En primer lugar, aprender a volver a aprender el gusto de las auténticas alegrías de la vida. No todas las satisfacciones producen en nosotros el mismo efecto: algunas dejan una huella positiva, son capaces de pacificar el ánimo, nos hacen más activos y generosos. Otras, en cambio, después de la luz inicial, parecen decepcionar las expectativas que habían despertado y dejan a veces detrás de sí amargura, insatisfacción o una sensación de vacío. Educar a saborear las alegrías verdaderas desde temprana edad, en todos los ámbitos de la vida –la familia, la amistad, la solidaridad con los que sufren, renunciar al propio yo para servir a los demás, el amor por el conocimiento, por el arte, por la belleza de la naturaleza–, todo esto significa ejercer el gusto interior y producir anticuerpos efectivos contra la banalización y el aplanamiento predominante hoy.
Los adultos también necesitan redescubrir estas alegrías, desear realidades auténticas, purificarse de la mediocridad en la que pueden encontrarse enredados. Entonces será más fácil dejar caer o rechazar todo aquello que, aunque en principio parece atractivo, resulta en cambio insípido, y es fuente de adicción y no de libertad. Y esto hará que emerja aquel deseo de Dios del que estamos hablando.
Un segundo aspecto, que va de la mano con el anterior, es no estar nunca satisfecho con lo que se ha logrado. Sólo las alegrías más verdaderas son capaces de liberar en nosotros aquella sana inquietud que conduce a ser más exigentes –querer un bien mayor, más profundo– y a la vez a percibir siempre con más claridad que nada finito puede llenar nuestro corazón. Así aprenderemos a tender, desarmados, hacia aquel bien que no se puede construir o adquirir por nuestros propios esfuerzos; a no dejarnos desanimar por la dificultad o por los obstáculos que vienen de nuestro pecado.

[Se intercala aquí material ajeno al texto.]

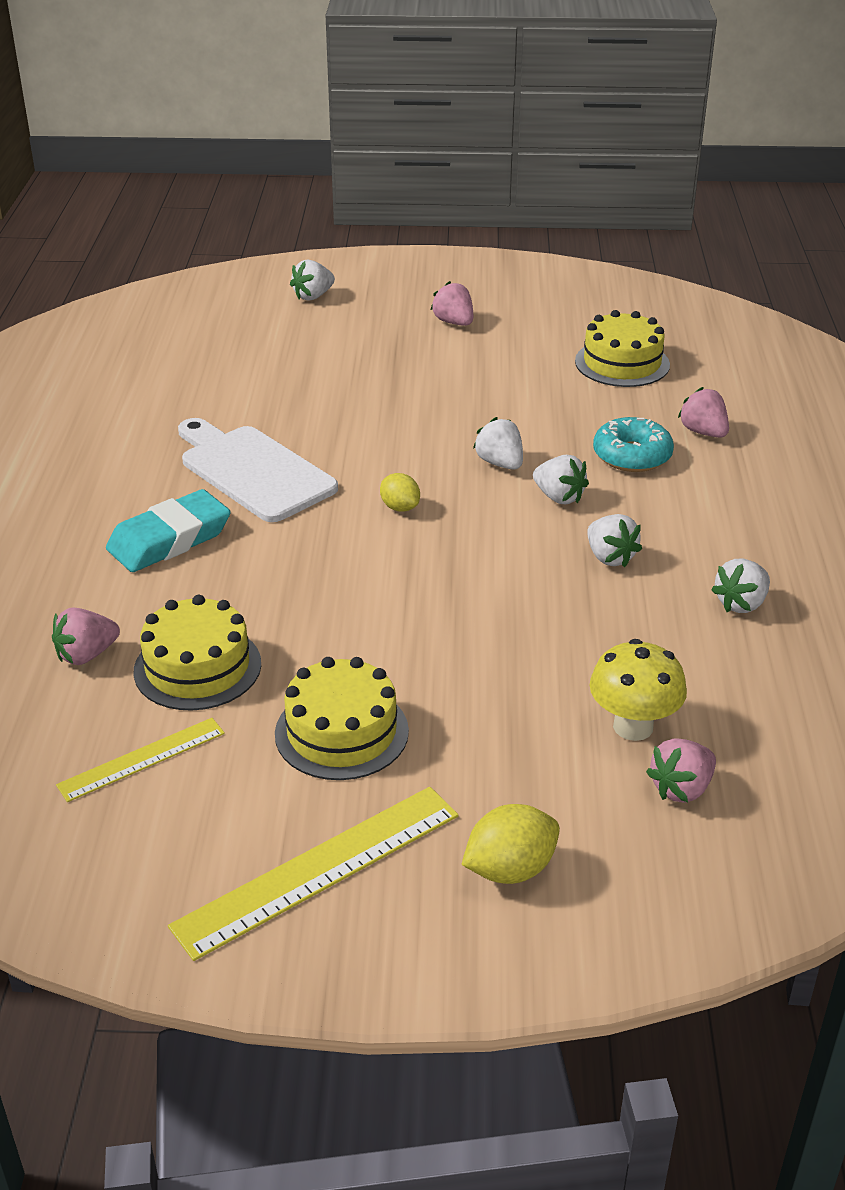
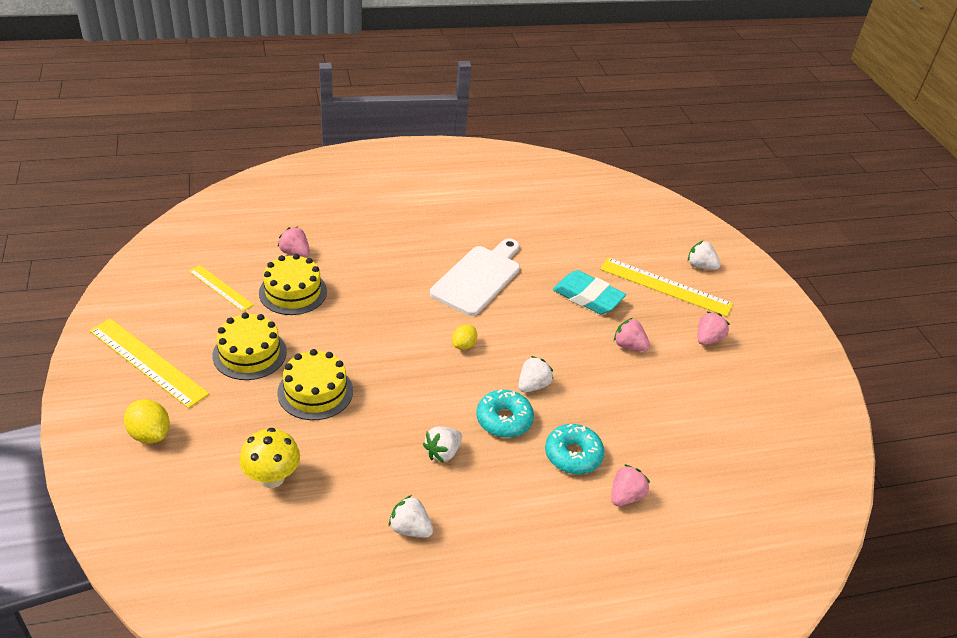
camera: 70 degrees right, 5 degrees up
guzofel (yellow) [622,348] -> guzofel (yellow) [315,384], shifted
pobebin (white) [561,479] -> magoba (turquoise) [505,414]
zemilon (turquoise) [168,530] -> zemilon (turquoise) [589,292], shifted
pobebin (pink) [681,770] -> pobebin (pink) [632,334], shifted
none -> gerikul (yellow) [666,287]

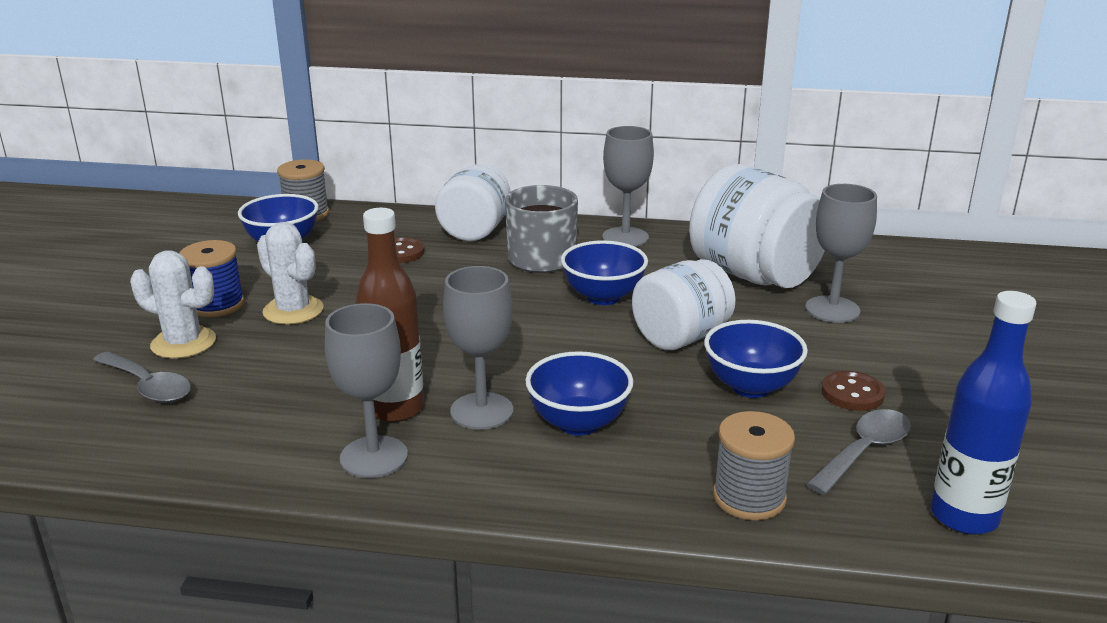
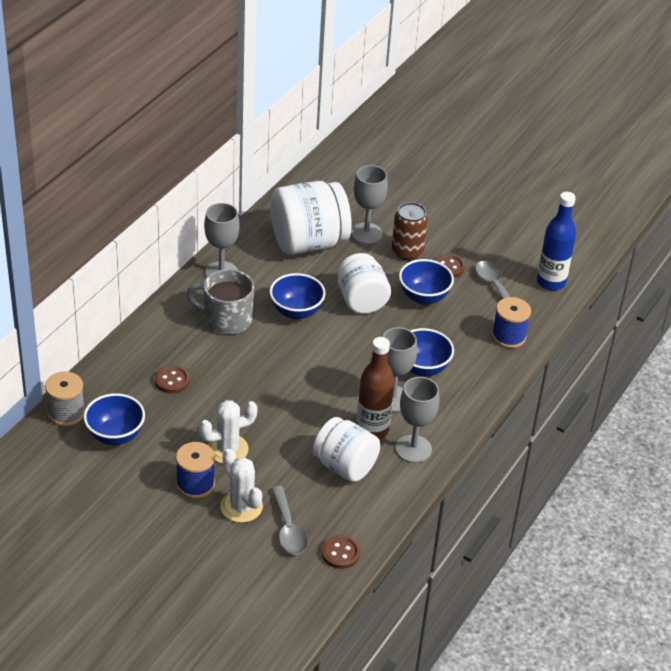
camera: 70 degrees left, 15 degrees up
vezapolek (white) [473,202] -> vezapolek (white) [346,449], shifted
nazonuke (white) [173,304] -> nazonuke (white) [241,486], 75 degrees counterclockwise
ripavel (grey) [142,377] -> ripavel (grey) [289,520], 105 degrees clockwise
fosizuron (grey) [754,465] -> fosizuron (blue) [511,322]
none -> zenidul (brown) [410,231]
none -> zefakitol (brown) [340,552]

En este sentido, no debemos olvidar, sin embargo, que el dinamismo del deseo está siempre abierto a la redención. Incluso cuando éste se te adentra por malos caminos, cuando persigue paraísos artificiales y parece perder la capacidad de anhelar el verdadero bien. Incluso en el abismo del pecado no se apaga, en el hombre, la chispa que le permite reconocer el verdadero bien, de saborearlo, y de iniciar así un camino de ascesis, al cual Dios, por el don de su gracia, nunca nos hace faltar su ayuda.
Todos, por otra parte, tenemos necesidad de seguir un camino de purificación y de curación del deseo. Somos peregrinos hacia la patria celestial, hacia aquel bien completo, eterno, que nada nos podrá más arrebatar. No se trata, por lo tanto, de ahogar el deseo que está en el corazón del hombre, sino de liberarlo, para que pueda alcanzar su verdadera altura.
Cuando en el deseo se abre la ventana hacia Dios, esto ya es un signo de la presencia de la fe en el alma, fe que es una gracia de Dios. San Agustín afirma:"Con la espera, Dios fortalece nuestro deseo; con el deseo ensancha el alma y dilatándola, la hace más capaz" (Comentario sobre la Primera Epístola de Juan, 4,6: PL 35, 2009).
En esta peregrinación, sintámonos hermanos de todos los hombres, compañeros de viaje, incluso de aquellos que no creen, de los que están en búsqueda, de los que se dejan interrogar con sinceridad por el dinamismo de su propio deseo de verdad y de bondad. Recemos, en este Año de la fe, para que Dios muestre su rostro a todos aquellos que lo buscan con corazón sincero.